03 – Qual o significado da
frase "A morte emendou a gramática" no contexto do poema?
A frase "A
morte emendou a gramática" é uma abertura impactante e carregada de
significado no poema "Atriz". Primeiramente, ela sugere uma
interrupção abrupta e definitiva, como se a morte tivesse corrigido ou
finalizado algo que estava em andamento – a vida e a carreira de Cacilda
Becker. A "gramática" pode ser interpretada como a ordem, a sequência
ou a própria estrutura da existência, que é alterada e corrigida pela
fatalidade. Em um sentido mais poético e trágico, a morte "emendou" a
"gramática" da vida de Cacilda ao impedir que ela continuasse a criar
e a se desdobrar em novos personagens, fixando-a em sua memória e em sua
contribuição. Além disso, a frase pode aludir à forma como a morte, por sua
irrevocabilidade, impõe uma nova ordem ou perspectiva sobre a vida de quem
parte, redefinindo sua história e seu legado de maneira definitiva.

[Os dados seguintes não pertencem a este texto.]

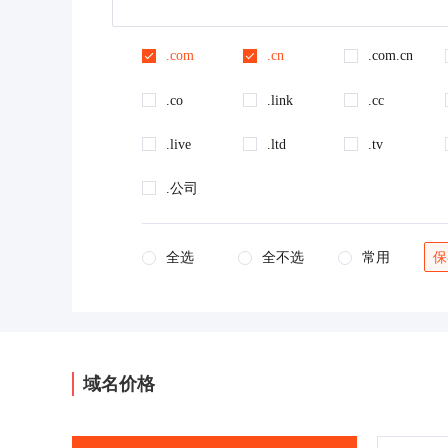
.com
.cn
.com.cn
.co
.link
.cc
.live
.ltd
.tv
.公司
全选
全不选
常用
保
域名价格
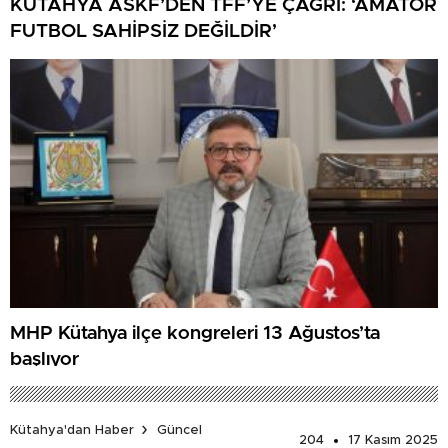
KÜTAHYA ASKF’DEN TFF’YE ÇAĞRI: ‘AMATÖR
FUTBOL SAHİPSİZ DEĞİLDİR’
MHP Kütahya ilçe kongreleri 13 Ağustos’ta
başlıyor
Kütahya'dan Haber
Güncel
204
17 Kasım 2025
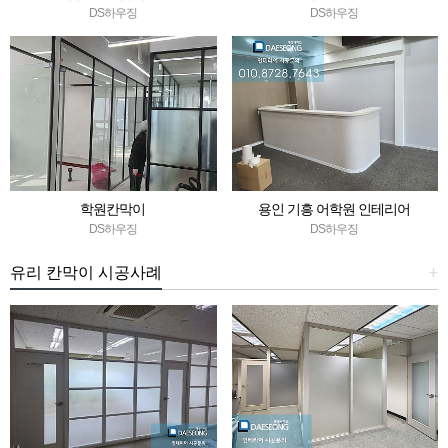
DS하우징
DS하우징
학원칸막이
용인 기흥 어학원 인테리어
DS하우징
DS하우징
유리 칸막이 시공사례
+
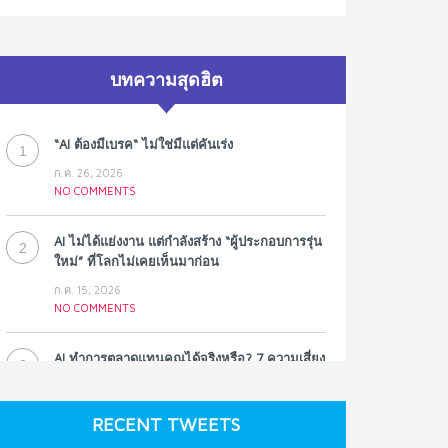
บทความสุดฮิต
“AI ต้องมีเบรค“ ไม่ใช่มีแต่คันเร่ง
1
ก.ค. 26, 2026
NO COMMENTS
AI ไม่ได้แย่งงาน แต่กำลังสร้าง “ผู้ประกอบการรุ่น
2
ใหม่” ที่โลกไม่เคยเห็นมาก่อน
ก.ค. 15, 2026
NO COMMENTS
AI ทำการตลาดแทนคุณได้จริงหรือ? 7 ความเสี่ยง
3
ที่หลายธุรกิจมองข้าม
ก.ค. 9, 2026
RECENT TWEETS
NO COMMENTS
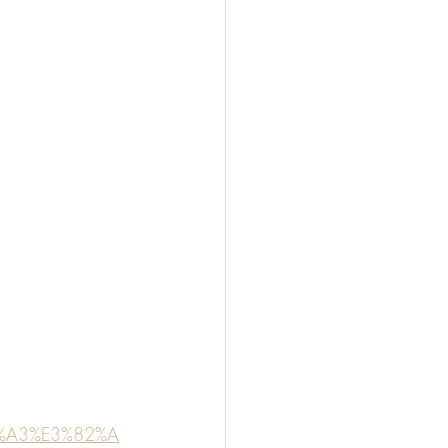
82%A3%E3%82%A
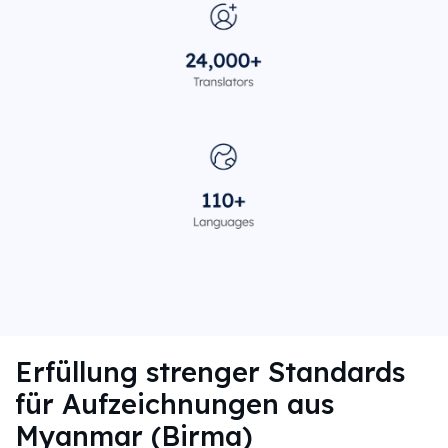
Erfüllung strenger Standards
für Aufzeichnungen aus
Myanmar (Birma)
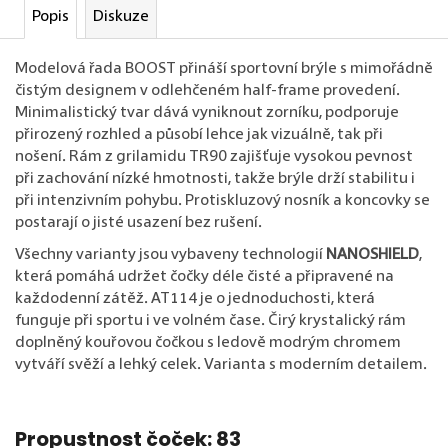
Popis
Diskuze
Modelová řada BOOST přináší sportovní brýle s mimořádně
čistým designem v odlehčeném half-frame provedení.
Minimalistický tvar dává vyniknout zorníku, podporuje
přirozený rozhled a působí lehce jak vizuálně, tak při
nošení. Rám z grilamidu TR90 zajišťuje vysokou pevnost
při zachování nízké hmotnosti, takže brýle drží stabilitu i
při intenzivním pohybu. Protiskluzový nosník a koncovky se
postarají o jisté usazení bez rušení.
Všechny varianty jsou vybaveny technologií
NANOSHIELD
,
která pomáhá udržet čočky déle čisté a připravené na
každodenní zátěž. AT114 je o jednoduchosti, která
funguje při sportu i ve volném čase. Čirý krystalický rám
doplněný kouřovou čočkou s ledově modrým chromem
vytváří svěží a lehký celek. Varianta s moderním detailem.
Propustnost čoček: 83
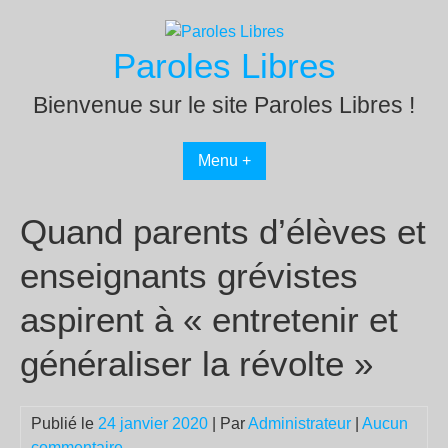
Passer
au
Paroles Libres
contenu
Bienvenue sur le site Paroles Libres !
Menu +
Quand parents d’élèves et
enseignants grévistes
aspirent à « entretenir et
généraliser la révolte »
Publié le
24 janvier 2020
| Par
Administrateur
|
Aucun
commentaire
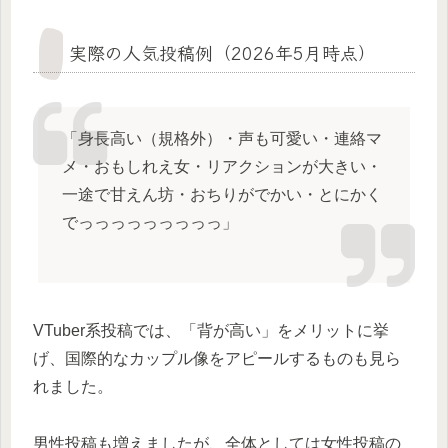
実際の人気投稿例（2026年5月時点）
「身長高い（規格外）・声も可愛い・連絡マ
メ・おもしれえ女・リアクションが大きい・
一途で甘えん坊・おちりがでかい・とにかく
でっっっっっっっっっ」
VTuber系投稿では、「背が高い」をメリットに挙
げ、国際的なカップル像をアピールするものも見ら
れました。
男性投稿も増えましたが、全体としては女性投稿の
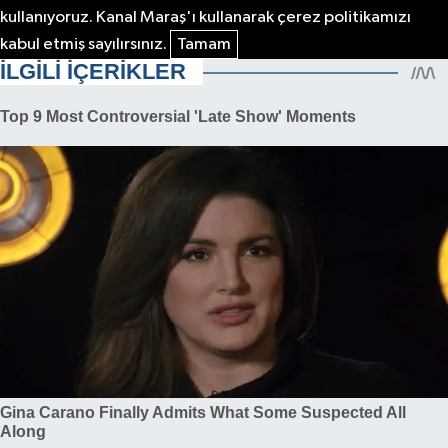
kullanıyoruz. Kanal Maraş'ı kullanarak çerez politikamızı
kabul etmiş sayılırsınız.
Tamam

04 – Analise a dimensão da
"imortalidade" da atriz presente no poema, mesmo diante da
constatação de sua morte.
Apesar de começar
com a constatação da morte de Cacilda Becker ("Morreram Cacilda
Becker"), o poema "Atriz" subtly explora a dimensão da sua
imortalidade artística. Essa imortalidade não é literal, mas reside na
perpetuação de seu legado e na permanência de suas múltiplas
"personagens" na memória coletiva e na história do teatro. A frase
"Morrem mil Cacildas em Cacilda" paradoxalmente sugere que, embora a
atriz individual tenha falecido, as inúmeras vidas que ela encarnou –
Cleópatra, Antígona, Mary Tyrone, entre outras – continuam a existir como parte
de sua memória e influência. O poema lista inclusive "outras muitas,
modernas e futuras / irreveladas", indicando que o impacto de sua arte
transcende o tempo, inspirando futuras gerações e mantendo viva a essência de
sua capacidade transformadora. A "voz de martelo sensível" que
"descasca a casca podre da vida" permanece como um eco de sua capacidade
de revelar verdades, garantindo que a contribuição de Cacilda Becker permaneça
viva no imaginário cultural, mesmo após sua morte física.
05 – De que maneira o poema
utiliza a enumeração de personagens para construir a imagem de Cacilda Becker?
O poema utiliza a
enumeração exaustiva de personagens para construir a imagem de Cacilda Becker
de uma forma que transcende a figura da atriz individual, elevando-a a um
símbolo da própria arte da interpretação. Ao listar uma vasta gama de papéis –
de Professorinha pobre de Pirassununga a Cleópatra, Antígona, Maria Stuart,
Mary Tyrone, Marta de Albee, Margarida Gauthier, Alma Winemiller, Hannah
Jelkes, e até personagens masculinos como Pinga-Fogo e o mendigo de Godot –,
Drummond demonstra a versatilidade e a profundidade de Cacilda. Essa enumeração
não é apenas uma lista de atuações, mas uma construção da identidade da atriz
como um "teatro" em si mesma, como afirma a linha "Era uma
pessoa e era um teatro". Cada nome evoca um universo dramático e uma
emoção específica, mostrando que Cacilda era capaz de habitar e dar vida a uma
diversidade extraordinária de existências humanas. Assim, a enumeração serve
para ilustrar a capacidade mimética e transformadora da atriz, consolidando a
ideia de que sua essência estava na sua habilidade de ser "tantas",
um espelho das múltiplas facetas da condição humana.